╭─ Records shown
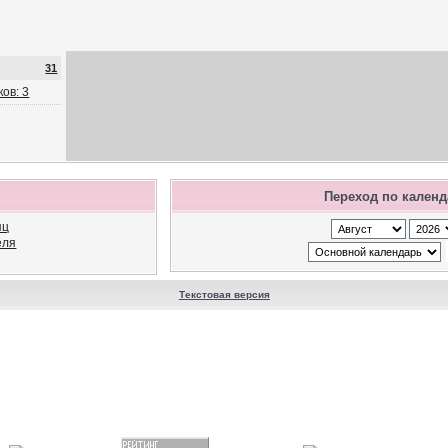
31
ов: 3
Переход по кален
яц
еля
Текстовая версия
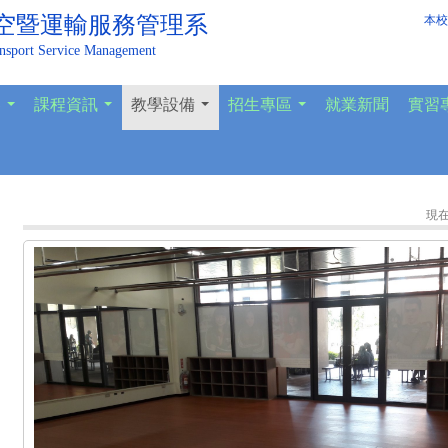
空暨運輸服務管理系
本校
ansport Service Management
容
課程資訊
教學設備
招生專區
就業新聞
實習
...
...
...
...
現在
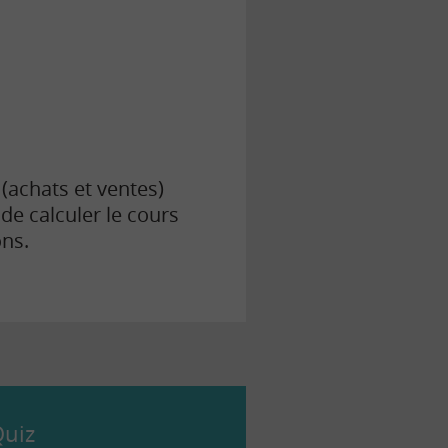
(achats et ventes)
de calculer le cours
ons.
uiz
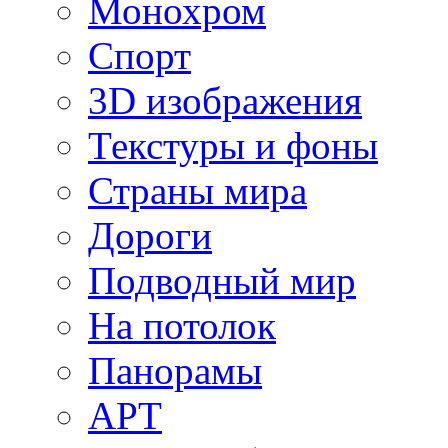
Монохром
Спорт
3D изображения
Текстуры и фоны
Страны мира
Дороги
Подводный мир
На потолок
Панорамы
АРТ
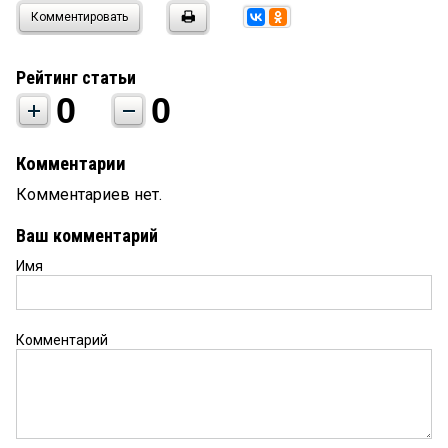
Комментировать
Рейтинг статьи
0
0
Комментарии
Комментариев нет.
Ваш комментарий
Имя
Комментарий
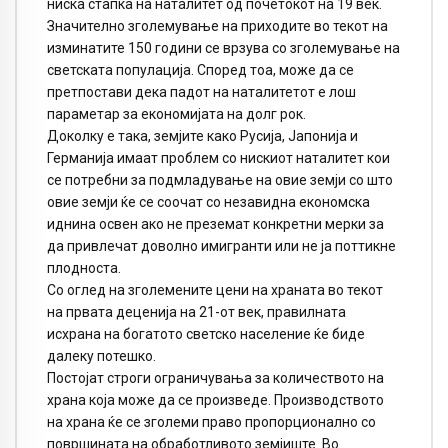
ниска стапка на наталитет од почетокот на 19 век.
Значително зголемување на приходите во текот на
изминатите 150 години се врзува со зголемување на
светската популација. Според тоа, може да се
претпостави дека падот на наталитетот е лош
параметар за економијата на долг рок.
Доколку е така, земјите како Русија, Јапонија и
Германија имаат проблем со нискиот наталитет кои
се потребни за подмладување на овие земји со што
овие земји ќе се соочат со незавидна економска
иднина освен ако не преземат конкретни мерки за
да привлечат доволно имигранти или не ја поттикне
плодноста.
Со оглед на зголемените цени на храната во текот
на првата деценија на 21-от век, правилната
исхрана на богатото светско население ќе биде
далеку потешко.
Постојат строги ограничувања за количеството на
храна која може да се произведе. Производството
на храна ќе се зголеми право пропорционално со
површината на обработливото земјиште. Во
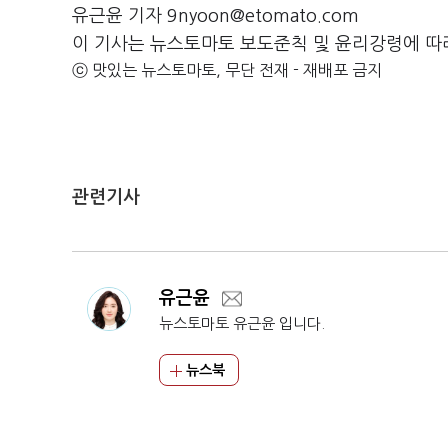
유근윤 기자 9nyoon@etomato.com
이 기사는 뉴스토마토 보도준칙 및 윤리강령에 따
ⓒ 맛있는 뉴스토마토, 무단 전재 - 재배포 금지
관련기사
유근윤
뉴스토마토 유근윤 입니다.
뉴스북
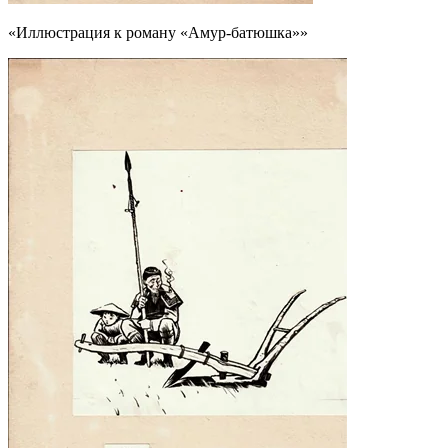
«Иллюстрация к роману «Амур-батюшка»»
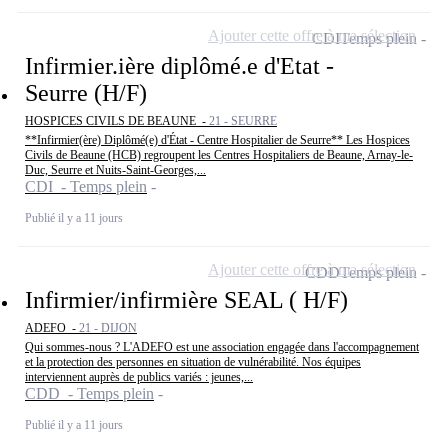
Ajouter cette offre à ma sélection
CDI
Temps plein
Infirmier.ière diplômé.e d'Etat -
Seurre (H/F)
HOSPICES CIVILS DE BEAUNE -
21 - SEURRE
**Infirmier(ère) Diplômé(e) d'État - Centre Hospitalier de Seurre** Les Hospices
Civils de Beaune (HCB) regroupent les Centres Hospitaliers de Beaune, Arnay-le-
Duc, Seurre et Nuits-Saint-Georges,...
CDI - Temps plein
Publié il y a 11 jours
Ajouter cette offre à ma sélection
CDD
Temps plein
Infirmier/infirmière SEAL ( H/F)
ADEFO -
21 - DIJON
Qui sommes-nous ? L'ADEFO est une association engagée dans l'accompagnement
et la protection des personnes en situation de vulnérabilité. Nos équipes
interviennent auprès de publics variés : jeunes,...
CDD - Temps plein
Publié il y a 11 jours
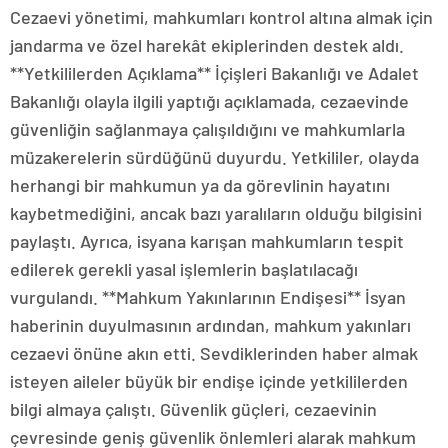
Cezaevi yönetimi, mahkumları kontrol altına almak için
jandarma ve özel harekât ekiplerinden destek aldı.
**Yetkililerden Açıklama** İçişleri Bakanlığı ve Adalet
Bakanlığı olayla ilgili yaptığı açıklamada, cezaevinde
güvenliğin sağlanmaya çalışıldığını ve mahkumlarla
müzakerelerin sürdüğünü duyurdu. Yetkililer, olayda
herhangi bir mahkumun ya da görevlinin hayatını
kaybetmediğini, ancak bazı yaralıların olduğu bilgisini
paylaştı. Ayrıca, isyana karışan mahkumların tespit
edilerek gerekli yasal işlemlerin başlatılacağı
vurgulandı. **Mahkum Yakınlarının Endişesi** İsyan
haberinin duyulmasının ardından, mahkum yakınları
cezaevi önüne akın etti. Sevdiklerinden haber almak
isteyen aileler büyük bir endişe içinde yetkililerden
bilgi almaya çalıştı. Güvenlik güçleri, cezaevinin
çevresinde geniş güvenlik önlemleri alarak mahkum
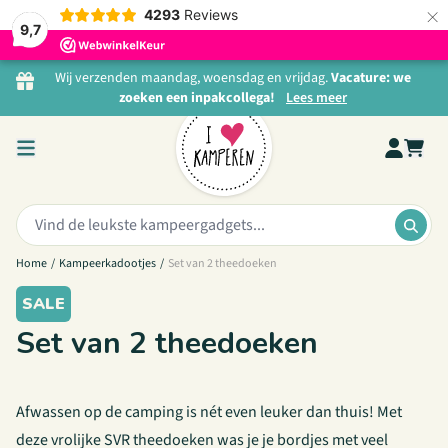
×
4293
Reviews
9,7
Ga naar de inhoud
Wij verzenden maandag, woensdag en vrijdag.
Vacature: we
zoeken een inpakcollega!
Lees meer
Zoeken:
ZOE
Home
/
Kampeerkadootjes
/
Set van 2 theedoeken
SALE
Set van 2 theedoeken
Afwassen op de camping is nét even leuker dan thuis! Met
deze vrolijke SVR theedoeken was je je bordjes met veel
╰─
Instructions for the task: Swap each "Temps plein" in the data for "Temps partiel" and change nothing else. Leave the pictures out of your answer.

Task answer:
31
ов: 3
Переход по кален
яц
еля
Текстовая версия
空暨運輸服務管理系
本校
ansport Service Management
容
課程資訊
教學設備
招生專區
就業新聞
實習
...
...
...
...
現在
(achats et ventes)
de calculer le cours
ons.
uiz
Монохром
Спорт
3D изображения
Текстуры и фоны
Страны мира
Дороги
Подводный мир
На потолок
Панорамы
АРТ
Комментировать
Рейтинг статьи
0
0
Комментарии
Комментариев нет.
Ваш комментарий
Имя
Комментарий
ниска стапка на наталитет од почетокот на 19 век.
Значително зголемување на приходите во текот на
изминатите 150 години се врзува со зголемување на
светската популација. Според тоа, може да се
претпостави дека падот на наталитетот е лош
параметар за економијата на долг рок.
Доколку е така, земјите како Русија, Јапонија и
Германија имаат проблем со нискиот наталитет кои
се потребни за подмладување на овие земји со што
овие земји ќе се соочат со незавидна економска
иднина освен ако не преземат конкретни мерки за
да привлечат доволно имигранти или не ја поттикне
плодноста.
Со оглед на зголемените цени на храната во текот
на првата деценија на 21-от век, правилната
исхрана на богатото светско население ќе биде
далеку потешко.
Постојат строги ограничувања за количеството на
храна која може да се произведе. Производството
на храна ќе се зголеми право пропорционално со
површината на обработливото земјиште. Во
유근윤 기자 9nyoon@etomato.com
이 기사는 뉴스토마토 보도준칙 및 윤리강령에 따
ⓒ 맛있는 뉴스토마토, 무단 전재 - 재배포 금지
관련기사
유근윤
뉴스토마토 유근윤 입니다.
뉴스북
«Иллюстрация к роману «Амур-батюшка»»
Ajouter cette offre à ma sélection
CDI
Temps partiel
Infirmier.ière diplômé.e d'Etat -
Seurre (H/F)
HOSPICES CIVILS DE BEAUNE -
21 - SEURRE
**Infirmier(ère) Diplômé(e) d'État - Centre Hospitalier de Seurre** Les Hospices
Civils de Beaune (HCB) regroupent les Centres Hospitaliers de Beaune, Arnay-le-
Duc, Seurre et Nuits-Saint-Georges,...
CDI - Temps partiel
Publié il y a 11 jours
Ajouter cette offre à ma sélection
CDD
Temps partiel
Infirmier/infirmière SEAL ( H/F)
ADEFO -
21 - DIJON
Qui sommes-nous ? L'ADEFO est une association engagée dans l'accompagnement
et la protection des personnes en situation de vulnérabilité. Nos équipes
interviennent auprès de publics variés : jeunes,...
CDD - Temps partiel
Publié il y a 11 jours
Cezaevi yönetimi, mahkumları kontrol altına almak için
jandarma ve özel harekât ekiplerinden destek aldı.
**Yetkililerden Açıklama** İçişleri Bakanlığı ve Adalet
Bakanlığı olayla ilgili yaptığı açıklamada, cezaevinde
güvenliğin sağlanmaya çalışıldığını ve mahkumlarla
müzakerelerin sürdüğünü duyurdu. Yetkililer, olayda
herhangi bir mahkumun ya da görevlinin hayatını
kaybetmediğini, ancak bazı yaralıların olduğu bilgisini
paylaştı. Ayrıca, isyana karışan mahkumların tespit
edilerek gerekli yasal işlemlerin başlatılacağı
vurgulandı. **Mahkum Yakınlarının Endişesi** İsyan
haberinin duyulmasının ardından, mahkum yakınları
cezaevi önüne akın etti. Sevdiklerinden haber almak
isteyen aileler büyük bir endişe içinde yetkililerden
bilgi almaya çalıştı. Güvenlik güçleri, cezaevinin
çevresinde geniş güvenlik önlemleri alarak mahkum
×
4293
Reviews
9,7
Ga naar de inhoud
Wij verzenden maandag, woensdag en vrijdag.
Vacature: we
zoeken een inpakcollega!
Lees meer
Zoeken:
ZOE
Home
/
Kampeerkadootjes
/
Set van 2 theedoeken
SALE
Set van 2 theedoeken
Afwassen op de camping is nét even leuker dan thuis! Met
deze vrolijke SVR theedoeken was je je bordjes met veel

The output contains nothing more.